Na semana passada, aconteceu algo estranho. Fui ao Rio Grande do Sul participar do programa Fronteiras do Pensamento e fiquei por mais de 40 horas desligado dos jornais. Quando voltei, levei um choque. Tudo me pareceu caótico e inquietante. Os voos que servem aos Correios foram suspensos, Trump cortara o visto de estudantes estrangeiros, senadores e deputados estão envolvidos no escândalo de INSS, o governo gastara milhões em passagens num tempo de fáceis comunicações eletrônicas. Cheguei a dizer:
Onde é que vamos parar? Mas, imediatamente lembrei que noutras épocas, ironizava os velhos que reclamavam de um curso do mundo que já não podiam compreender. Será que agora é a minha vez de fazer esse papel? O único detalhe a meu favor é que, hoje mais que nunca os contornos em realidade e fantasia se dissolvem.
Não se trata apenas da discussão sobre bebês reborns com projetos na Câmara e vários comentários na televisão. Recebi no celular uma entrevista produzida por inteligência artificial em que entrevistador e entrevistados eram falsos. A especialista que analisava o vídeo, registrou apenas alguns movimentos suspeitos nas mãos de uma entrevistada. Nenhum de nós percebeu. E é um tipo de problema que resolverão logo. O título do vídeo era: “acabou para nós”, pois ele fora analisado da perspectiva de editores que se tornaram supérfluos com a IA.
Num mundo em que a quase totalidade das profissões podem desaparecer, é natural a inquietação. Assim como sermos dependentes das máquinas para um exame médico, uma operação, um trabalho intelectual e, o que já se mostrou espantoso, o protagonismo nas guerras. A Ucrânia ataca os russos com drones. Israel usou IA para definir alvos de bombardeio.

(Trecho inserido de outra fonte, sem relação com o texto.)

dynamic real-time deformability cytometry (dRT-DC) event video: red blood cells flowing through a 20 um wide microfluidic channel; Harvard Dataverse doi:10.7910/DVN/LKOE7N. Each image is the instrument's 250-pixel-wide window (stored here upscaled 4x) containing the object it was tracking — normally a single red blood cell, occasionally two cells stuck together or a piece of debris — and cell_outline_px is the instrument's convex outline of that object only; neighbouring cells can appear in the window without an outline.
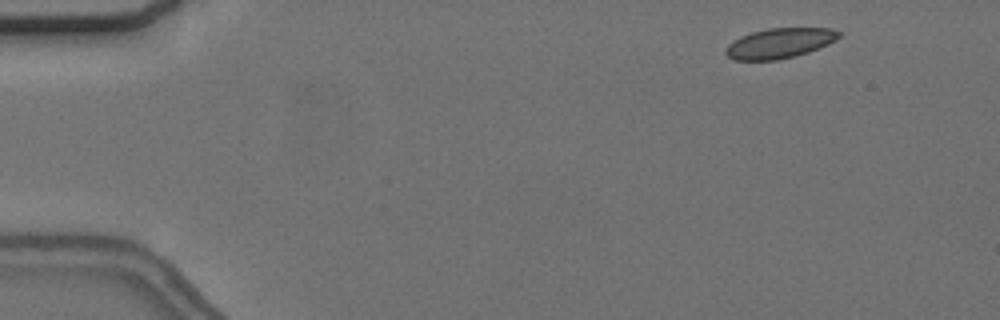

Onde é que vamos parar? Essa é a pergunta que velhos faziam com insistência e que, hoje, me parece muito mais angustiante.
Vi um filme chamado “Mountainhead” na TV. Conta a história de um encontro de quatro bilionários da internet. Têm plataformas, produzem aplicativos e olham o mundo do alto de sua fortuna e poder. Trata-se de um filme apenas, mas eles me interessam também porque, no fundo, esse tipo de pessoa é grande adversária da tentativa de atenuar a crise climática. São aceleracionistas, querem ir para frente na suposição de que ciências e tecnologia resolvem tudo e, em último caso, a conquista espacial abrirá novos espaços de vida – e a própria imortalidade nos será dada pelos computadores.
Os gregos já advertiam sobre o perigo da prática humana que desconhece limites. Ela é o estopim da tragédia. Por isso diferenciavam sagacidade e sabedoria. O coro na obra de Sófocles afirma: a felicidade depende da sabedoria em todos os sentidos.
Todo este momento confuso me fez entender melhor os velhos que talvez ironizasse porque tinham dificuldade de compreender o curso do mundo.
Onde é que vamos parar. Essa é a pergunta que faziam com insistência e que, hoje, sem subestimar sua perplexidade, parece-me, muito mais angustiante. Estamos diante de uma catástrofe climática e da substituição da verdade pelas falsas versões. Os velhos não têm acesso a uma felicidade exuberante.
Sempre cito Samuel Beckett: não se passa um dia em que algo seja acrescido ao nosso saber, desde que suportemos as dores. Hoje, imagino que Beckett tenha se inspirado no Eclesiastes, também citado por Giordano Bruno em 1588: “Aquele que aumenta seu saber, aumenta seu pesar”. Tudo isso não implica conformismo, pelo contrário. Sabendo distinguir o que é passível de transformação e o que não é, talvez seja possível conduzir a serenidade necessária para enfrentar esse mundo confuso.
Resolvi abordar o tema pois há muitas maneiras, além do espelho, para descobrir que envelhecemos. Uma delas é essa inquietação sobre onde pararemos, num planeta ameaçado pelo desastre e por aqueles que querem marchar aceleradamente em sua direção, embalados pelos lucros e fantasias doas big techs.